:: Required action ::
In full and word for word, return the listing that follows.

:: Data for this task ::

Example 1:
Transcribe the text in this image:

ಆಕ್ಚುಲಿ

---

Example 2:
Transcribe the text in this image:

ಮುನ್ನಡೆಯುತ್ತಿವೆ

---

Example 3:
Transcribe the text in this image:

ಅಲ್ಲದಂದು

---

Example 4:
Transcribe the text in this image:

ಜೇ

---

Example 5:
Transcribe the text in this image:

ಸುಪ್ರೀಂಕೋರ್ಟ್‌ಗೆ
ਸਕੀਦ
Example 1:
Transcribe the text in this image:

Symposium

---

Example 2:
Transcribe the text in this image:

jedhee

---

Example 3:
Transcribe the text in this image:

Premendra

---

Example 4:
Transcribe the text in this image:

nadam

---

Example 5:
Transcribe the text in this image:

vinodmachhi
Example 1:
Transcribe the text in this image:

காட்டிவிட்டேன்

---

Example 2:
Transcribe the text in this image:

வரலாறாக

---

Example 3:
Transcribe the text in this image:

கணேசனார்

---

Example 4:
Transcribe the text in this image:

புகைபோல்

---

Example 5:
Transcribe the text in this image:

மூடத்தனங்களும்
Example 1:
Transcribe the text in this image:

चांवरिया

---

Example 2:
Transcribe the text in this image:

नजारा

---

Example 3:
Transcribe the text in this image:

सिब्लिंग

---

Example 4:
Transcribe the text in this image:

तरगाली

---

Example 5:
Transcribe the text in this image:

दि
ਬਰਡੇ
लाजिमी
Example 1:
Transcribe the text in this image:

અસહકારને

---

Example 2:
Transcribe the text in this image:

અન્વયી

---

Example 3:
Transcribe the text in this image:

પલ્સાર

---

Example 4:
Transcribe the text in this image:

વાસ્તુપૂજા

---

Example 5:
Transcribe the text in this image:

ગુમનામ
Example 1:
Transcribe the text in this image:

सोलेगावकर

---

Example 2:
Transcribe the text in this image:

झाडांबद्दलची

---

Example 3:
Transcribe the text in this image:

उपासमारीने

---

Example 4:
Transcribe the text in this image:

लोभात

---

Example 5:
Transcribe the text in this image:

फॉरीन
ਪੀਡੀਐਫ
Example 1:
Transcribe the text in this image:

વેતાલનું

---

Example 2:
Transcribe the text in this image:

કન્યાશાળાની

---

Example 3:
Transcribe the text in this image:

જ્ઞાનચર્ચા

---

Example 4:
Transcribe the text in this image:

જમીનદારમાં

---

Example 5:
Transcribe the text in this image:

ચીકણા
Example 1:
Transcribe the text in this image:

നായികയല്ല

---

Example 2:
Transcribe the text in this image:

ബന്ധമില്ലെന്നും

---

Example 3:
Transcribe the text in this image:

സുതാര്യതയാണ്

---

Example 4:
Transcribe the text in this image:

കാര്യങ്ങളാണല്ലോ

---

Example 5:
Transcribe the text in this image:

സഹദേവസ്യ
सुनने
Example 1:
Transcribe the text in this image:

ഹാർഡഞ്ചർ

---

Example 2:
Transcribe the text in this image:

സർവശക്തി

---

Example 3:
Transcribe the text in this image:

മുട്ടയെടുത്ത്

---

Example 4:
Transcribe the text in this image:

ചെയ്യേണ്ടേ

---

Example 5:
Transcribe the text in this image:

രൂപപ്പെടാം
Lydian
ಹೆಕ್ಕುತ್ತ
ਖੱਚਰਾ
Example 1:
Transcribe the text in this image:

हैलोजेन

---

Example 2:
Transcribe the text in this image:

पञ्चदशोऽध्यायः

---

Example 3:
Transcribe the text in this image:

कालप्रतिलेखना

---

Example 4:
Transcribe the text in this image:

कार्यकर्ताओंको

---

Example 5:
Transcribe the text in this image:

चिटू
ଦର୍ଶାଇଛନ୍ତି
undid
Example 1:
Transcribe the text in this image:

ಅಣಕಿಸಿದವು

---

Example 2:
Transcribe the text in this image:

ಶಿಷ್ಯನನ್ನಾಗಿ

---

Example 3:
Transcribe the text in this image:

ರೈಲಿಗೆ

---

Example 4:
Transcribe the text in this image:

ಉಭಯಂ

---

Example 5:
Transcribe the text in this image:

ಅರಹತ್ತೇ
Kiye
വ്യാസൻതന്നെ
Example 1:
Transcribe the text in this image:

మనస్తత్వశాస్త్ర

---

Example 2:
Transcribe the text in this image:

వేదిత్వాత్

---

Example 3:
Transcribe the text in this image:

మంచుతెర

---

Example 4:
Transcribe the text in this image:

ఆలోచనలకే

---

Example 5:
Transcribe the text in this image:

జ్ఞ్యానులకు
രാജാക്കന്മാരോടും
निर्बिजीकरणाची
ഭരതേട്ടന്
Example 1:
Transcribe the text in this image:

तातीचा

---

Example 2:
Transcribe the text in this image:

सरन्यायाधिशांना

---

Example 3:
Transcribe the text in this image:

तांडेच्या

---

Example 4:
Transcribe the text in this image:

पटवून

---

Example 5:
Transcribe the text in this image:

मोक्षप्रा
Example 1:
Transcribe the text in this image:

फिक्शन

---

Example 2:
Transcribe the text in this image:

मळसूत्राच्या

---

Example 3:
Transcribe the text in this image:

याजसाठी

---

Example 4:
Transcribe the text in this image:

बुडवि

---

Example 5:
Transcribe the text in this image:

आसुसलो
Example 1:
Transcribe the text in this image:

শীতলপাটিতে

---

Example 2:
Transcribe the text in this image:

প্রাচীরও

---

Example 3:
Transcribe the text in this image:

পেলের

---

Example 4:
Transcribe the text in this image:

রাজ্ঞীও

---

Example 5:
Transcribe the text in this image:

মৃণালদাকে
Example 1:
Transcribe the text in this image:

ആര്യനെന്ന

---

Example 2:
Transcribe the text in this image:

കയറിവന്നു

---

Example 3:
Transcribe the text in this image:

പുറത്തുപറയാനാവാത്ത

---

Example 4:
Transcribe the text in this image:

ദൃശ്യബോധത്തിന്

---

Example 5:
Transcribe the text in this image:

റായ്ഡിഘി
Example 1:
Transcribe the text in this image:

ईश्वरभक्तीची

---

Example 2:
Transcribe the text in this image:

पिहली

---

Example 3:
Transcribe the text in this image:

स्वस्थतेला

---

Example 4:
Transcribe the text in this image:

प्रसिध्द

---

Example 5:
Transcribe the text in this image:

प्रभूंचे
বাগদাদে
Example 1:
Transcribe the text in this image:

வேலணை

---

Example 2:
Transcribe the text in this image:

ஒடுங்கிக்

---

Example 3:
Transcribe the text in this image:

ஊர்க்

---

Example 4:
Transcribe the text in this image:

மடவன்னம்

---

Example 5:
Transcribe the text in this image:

:: Output for this exercise ::
Example 1:
Transcribe the text in this image:

ಆಕ್ಚುಲಿ

---

Example 2:
Transcribe the text in this image:

ಮುನ್ನಡೆಯುತ್ತಿವೆ

---

Example 3:
Transcribe the text in this image:

ಅಲ್ಲದಂದು

---

Example 4:
Transcribe the text in this image:

ಜೇ

---

Example 5:
Transcribe the text in this image:

ಸುಪ್ರೀಂಕೋರ್ಟ್‌ಗೆ
ਸਕੀਦ
Example 1:
Transcribe the text in this image:

Symposium

---

Example 2:
Transcribe the text in this image:

jedhee

---

Example 3:
Transcribe the text in this image:

Premendra

---

Example 4:
Transcribe the text in this image:

nadam

---

Example 5:
Transcribe the text in this image:

vinodmachhi
Example 1:
Transcribe the text in this image:

காட்டிவிட்டேன்

---

Example 2:
Transcribe the text in this image:

வரலாறாக

---

Example 3:
Transcribe the text in this image:

கணேசனார்

---

Example 4:
Transcribe the text in this image:

புகைபோல்

---

Example 5:
Transcribe the text in this image:

மூடத்தனங்களும்
Example 1:
Transcribe the text in this image:

चांवरिया

---

Example 2:
Transcribe the text in this image:

नजारा

---

Example 3:
Transcribe the text in this image:

सिब्लिंग

---

Example 4:
Transcribe the text in this image:

तरगाली

---

Example 5:
Transcribe the text in this image:

दि
ਬਰਡੇ
लाजिमी
Example 1:
Transcribe the text in this image:

અસહકારને

---

Example 2:
Transcribe the text in this image:

અન્વયી

---

Example 3:
Transcribe the text in this image:

પલ્સાર

---

Example 4:
Transcribe the text in this image:

વાસ્તુપૂજા

---

Example 5:
Transcribe the text in this image:

ગુમનામ
Example 1:
Transcribe the text in this image:

सोलेगावकर

---

Example 2:
Transcribe the text in this image:

झाडांबद्दलची

---

Example 3:
Transcribe the text in this image:

उपासमारीने

---

Example 4:
Transcribe the text in this image:

लोभात

---

Example 5:
Transcribe the text in this image:

फॉरीन
ਪੀਡੀਐਫ
Example 1:
Transcribe the text in this image:

વેતાલનું

---

Example 2:
Transcribe the text in this image:

કન્યાશાળાની

---

Example 3:
Transcribe the text in this image:

જ્ઞાનચર્ચા

---

Example 4:
Transcribe the text in this image:

જમીનદારમાં

---

Example 5:
Transcribe the text in this image:

ચીકણા
Example 1:
Transcribe the text in this image:

നായികയല്ല

---

Example 2:
Transcribe the text in this image:

ബന്ധമില്ലെന്നും

---

Example 3:
Transcribe the text in this image:

സുതാര്യതയാണ്

---

Example 4:
Transcribe the text in this image:

കാര്യങ്ങളാണല്ലോ

---

Example 5:
Transcribe the text in this image:

സഹദേവസ്യ
सुनने
Example 1:
Transcribe the text in this image:

ഹാർഡഞ്ചർ

---

Example 2:
Transcribe the text in this image:

സർവശക്തി

---

Example 3:
Transcribe the text in this image:

മുട്ടയെടുത്ത്

---

Example 4:
Transcribe the text in this image:

ചെയ്യേണ്ടേ

---

Example 5:
Transcribe the text in this image:

രൂപപ്പെടാം
Lydian
ಹೆಕ್ಕುತ್ತ
ਖੱਚਰਾ
Example 1:
Transcribe the text in this image:

हैलोजेन

---

Example 2:
Transcribe the text in this image:

पञ्चदशोऽध्यायः

---

Example 3:
Transcribe the text in this image:

कालप्रतिलेखना

---

Example 4:
Transcribe the text in this image:

कार्यकर्ताओंको

---

Example 5:
Transcribe the text in this image:

चिटू
ଦର୍ଶାଇଛନ୍ତି
undid
Example 1:
Transcribe the text in this image:

ಅಣಕಿಸಿದವು

---

Example 2:
Transcribe the text in this image:

ಶಿಷ್ಯನನ್ನಾಗಿ

---

Example 3:
Transcribe the text in this image:

ರೈಲಿಗೆ

---

Example 4:
Transcribe the text in this image:

ಉಭಯಂ

---

Example 5:
Transcribe the text in this image:

ಅರಹತ್ತೇ
Kiye
വ്യാസൻതന്നെ
Example 1:
Transcribe the text in this image:

మనస్తత్వశాస్త్ర

---

Example 2:
Transcribe the text in this image:

వేదిత్వాత్

---

Example 3:
Transcribe the text in this image:

మంచుతెర

---

Example 4:
Transcribe the text in this image:

ఆలోచనలకే

---

Example 5:
Transcribe the text in this image:

జ్ఞ్యానులకు
രാജാക്കന്മാരോടും
निर्बिजीकरणाची
ഭരതേട്ടന്
Example 1:
Transcribe the text in this image:

तातीचा

---

Example 2:
Transcribe the text in this image:

सरन्यायाधिशांना

---

Example 3:
Transcribe the text in this image:

तांडेच्या

---

Example 4:
Transcribe the text in this image:

पटवून

---

Example 5:
Transcribe the text in this image:

मोक्षप्रा
Example 1:
Transcribe the text in this image:

फिक्शन

---

Example 2:
Transcribe the text in this image:

मळसूत्राच्या

---

Example 3:
Transcribe the text in this image:

याजसाठी

---

Example 4:
Transcribe the text in this image:

बुडवि

---

Example 5:
Transcribe the text in this image:

आसुसलो
Example 1:
Transcribe the text in this image:

শীতলপাটিতে

---

Example 2:
Transcribe the text in this image:

প্রাচীরও

---

Example 3:
Transcribe the text in this image:

পেলের

---

Example 4:
Transcribe the text in this image:

রাজ্ঞীও

---

Example 5:
Transcribe the text in this image:

মৃণালদাকে
Example 1:
Transcribe the text in this image:

ആര്യനെന്ന

---

Example 2:
Transcribe the text in this image:

കയറിവന്നു

---

Example 3:
Transcribe the text in this image:

പുറത്തുപറയാനാവാത്ത

---

Example 4:
Transcribe the text in this image:

ദൃശ്യബോധത്തിന്

---

Example 5:
Transcribe the text in this image:

റായ്ഡിഘി
Example 1:
Transcribe the text in this image:

ईश्वरभक्तीची

---

Example 2:
Transcribe the text in this image:

पिहली

---

Example 3:
Transcribe the text in this image:

स्वस्थतेला

---

Example 4:
Transcribe the text in this image:

प्रसिध्द

---

Example 5:
Transcribe the text in this image:

प्रभूंचे
বাগদাদে
Example 1:
Transcribe the text in this image:

வேலணை

---

Example 2:
Transcribe the text in this image:

ஒடுங்கிக்

---

Example 3:
Transcribe the text in this image:

ஊர்க்

---

Example 4:
Transcribe the text in this image:

மடவன்னம்

---

Example 5:
Transcribe the text in this image:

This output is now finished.